** start Rows **
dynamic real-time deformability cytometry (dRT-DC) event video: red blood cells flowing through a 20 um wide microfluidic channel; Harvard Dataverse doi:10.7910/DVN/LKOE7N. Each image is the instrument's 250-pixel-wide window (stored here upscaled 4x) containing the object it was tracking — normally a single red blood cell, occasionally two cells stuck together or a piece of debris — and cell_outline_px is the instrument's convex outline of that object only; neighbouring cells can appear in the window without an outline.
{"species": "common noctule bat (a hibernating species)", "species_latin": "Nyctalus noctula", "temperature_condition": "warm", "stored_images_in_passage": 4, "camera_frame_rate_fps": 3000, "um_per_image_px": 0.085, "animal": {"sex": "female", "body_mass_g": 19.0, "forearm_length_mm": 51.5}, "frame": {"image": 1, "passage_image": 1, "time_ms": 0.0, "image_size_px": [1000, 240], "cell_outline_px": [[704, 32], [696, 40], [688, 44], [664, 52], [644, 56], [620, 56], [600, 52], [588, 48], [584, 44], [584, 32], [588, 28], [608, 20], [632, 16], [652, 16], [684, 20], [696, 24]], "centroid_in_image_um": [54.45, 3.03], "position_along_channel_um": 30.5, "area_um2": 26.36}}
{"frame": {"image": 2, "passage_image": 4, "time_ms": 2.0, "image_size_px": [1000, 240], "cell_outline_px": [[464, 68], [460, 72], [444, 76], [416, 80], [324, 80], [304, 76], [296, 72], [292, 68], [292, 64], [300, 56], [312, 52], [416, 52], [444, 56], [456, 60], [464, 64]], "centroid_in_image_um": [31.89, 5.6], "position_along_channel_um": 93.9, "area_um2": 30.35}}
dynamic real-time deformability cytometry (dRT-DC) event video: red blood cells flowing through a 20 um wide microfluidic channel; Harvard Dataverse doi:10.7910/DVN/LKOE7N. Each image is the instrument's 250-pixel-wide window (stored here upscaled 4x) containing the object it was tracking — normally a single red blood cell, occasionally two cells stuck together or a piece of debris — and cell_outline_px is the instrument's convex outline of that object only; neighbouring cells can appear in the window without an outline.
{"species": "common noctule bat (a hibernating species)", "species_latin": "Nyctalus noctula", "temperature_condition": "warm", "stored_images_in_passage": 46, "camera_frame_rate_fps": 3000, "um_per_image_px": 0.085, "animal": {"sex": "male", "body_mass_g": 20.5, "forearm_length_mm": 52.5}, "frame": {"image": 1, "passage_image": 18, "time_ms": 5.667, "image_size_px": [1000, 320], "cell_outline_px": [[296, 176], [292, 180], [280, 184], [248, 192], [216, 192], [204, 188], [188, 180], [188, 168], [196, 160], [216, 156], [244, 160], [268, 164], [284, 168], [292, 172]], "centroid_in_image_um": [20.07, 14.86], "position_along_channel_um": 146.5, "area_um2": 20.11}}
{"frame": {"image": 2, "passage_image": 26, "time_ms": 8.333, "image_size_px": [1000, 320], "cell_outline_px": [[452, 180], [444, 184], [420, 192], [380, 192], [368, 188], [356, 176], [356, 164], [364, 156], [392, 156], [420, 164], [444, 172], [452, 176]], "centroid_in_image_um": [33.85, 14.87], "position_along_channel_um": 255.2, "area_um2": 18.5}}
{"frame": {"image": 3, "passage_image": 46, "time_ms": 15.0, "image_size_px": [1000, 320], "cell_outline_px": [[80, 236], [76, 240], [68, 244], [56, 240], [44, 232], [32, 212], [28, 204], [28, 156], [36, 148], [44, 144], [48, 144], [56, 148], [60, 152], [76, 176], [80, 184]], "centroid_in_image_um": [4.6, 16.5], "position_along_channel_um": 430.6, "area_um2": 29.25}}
** end Rows **
## [What is expected]
Repeat each entry word for word.

## [Task result]
dynamic real-time deformability cytometry (dRT-DC) event video: red blood cells flowing through a 20 um wide microfluidic channel; Harvard Dataverse doi:10.7910/DVN/LKOE7N. Each image is the instrument's 250-pixel-wide window (stored here upscaled 4x) containing the object it was tracking — normally a single red blood cell, occasionally two cells stuck together or a piece of debris — and cell_outline_px is the instrument's convex outline of that object only; neighbouring cells can appear in the window without an outline.
{"species": "common noctule bat (a hibernating species)", "species_latin": "Nyctalus noctula", "temperature_condition": "warm", "stored_images_in_passage": 4, "camera_frame_rate_fps": 3000, "um_per_image_px": 0.085, "animal": {"sex": "female", "body_mass_g": 19.0, "forearm_length_mm": 51.5}, "frame": {"image": 1, "passage_image": 1, "time_ms": 0.0, "image_size_px": [1000, 240], "cell_outline_px": [[704, 32], [696, 40], [688, 44], [664, 52], [644, 56], [620, 56], [600, 52], [588, 48], [584, 44], [584, 32], [588, 28], [608, 20], [632, 16], [652, 16], [684, 20], [696, 24]], "centroid_in_image_um": [54.45, 3.03], "position_along_channel_um": 30.5, "area_um2": 26.36}}
{"frame": {"image": 2, "passage_image": 4, "time_ms": 2.0, "image_size_px": [1000, 240], "cell_outline_px": [[464, 68], [460, 72], [444, 76], [416, 80], [324, 80], [304, 76], [296, 72], [292, 68], [292, 64], [300, 56], [312, 52], [416, 52], [444, 56], [456, 60], [464, 64]], "centroid_in_image_um": [31.89, 5.6], "position_along_channel_um": 93.9, "area_um2": 30.35}}
dynamic real-time deformability cytometry (dRT-DC) event video: red blood cells flowing through a 20 um wide microfluidic channel; Harvard Dataverse doi:10.7910/DVN/LKOE7N. Each image is the instrument's 250-pixel-wide window (stored here upscaled 4x) containing the object it was tracking — normally a single red blood cell, occasionally two cells stuck together or a piece of debris — and cell_outline_px is the instrument's convex outline of that object only; neighbouring cells can appear in the window without an outline.
{"species": "common noctule bat (a hibernating species)", "species_latin": "Nyctalus noctula", "temperature_condition": "warm", "stored_images_in_passage": 46, "camera_frame_rate_fps": 3000, "um_per_image_px": 0.085, "animal": {"sex": "male", "body_mass_g": 20.5, "forearm_length_mm": 52.5}, "frame": {"image": 1, "passage_image": 18, "time_ms": 5.667, "image_size_px": [1000, 320], "cell_outline_px": [[296, 176], [292, 180], [280, 184], [248, 192], [216, 192], [204, 188], [188, 180], [188, 168], [196, 160], [216, 156], [244, 160], [268, 164], [284, 168], [292, 172]], "centroid_in_image_um": [20.07, 14.86], "position_along_channel_um": 146.5, "area_um2": 20.11}}
{"frame": {"image": 2, "passage_image": 26, "time_ms": 8.333, "image_size_px": [1000, 320], "cell_outline_px": [[452, 180], [444, 184], [420, 192], [380, 192], [368, 188], [356, 176], [356, 164], [364, 156], [392, 156], [420, 164], [444, 172], [452, 176]], "centroid_in_image_um": [33.85, 14.87], "position_along_channel_um": 255.2, "area_um2": 18.5}}
{"frame": {"image": 3, "passage_image": 46, "time_ms": 15.0, "image_size_px": [1000, 320], "cell_outline_px": [[80, 236], [76, 240], [68, 244], [56, 240], [44, 232], [32, 212], [28, 204], [28, 156], [36, 148], [44, 144], [48, 144], [56, 148], [60, 152], [76, 176], [80, 184]], "centroid_in_image_um": [4.6, 16.5], "position_along_channel_um": 430.6, "area_um2": 29.25}}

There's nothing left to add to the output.